Content starts

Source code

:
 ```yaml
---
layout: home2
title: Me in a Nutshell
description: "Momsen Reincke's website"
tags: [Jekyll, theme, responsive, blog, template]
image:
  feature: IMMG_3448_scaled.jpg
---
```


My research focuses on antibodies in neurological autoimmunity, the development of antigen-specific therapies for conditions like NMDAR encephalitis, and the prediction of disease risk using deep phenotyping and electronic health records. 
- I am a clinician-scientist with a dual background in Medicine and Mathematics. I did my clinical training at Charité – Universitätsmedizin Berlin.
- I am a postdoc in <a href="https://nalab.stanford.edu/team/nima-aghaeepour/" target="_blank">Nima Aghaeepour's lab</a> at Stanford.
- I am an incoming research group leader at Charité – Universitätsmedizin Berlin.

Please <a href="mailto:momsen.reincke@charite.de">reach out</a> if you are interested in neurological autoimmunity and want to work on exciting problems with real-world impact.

Content ends

How many of the lines above hold the word "href"? Give only that number.

— Output for this exercise —
2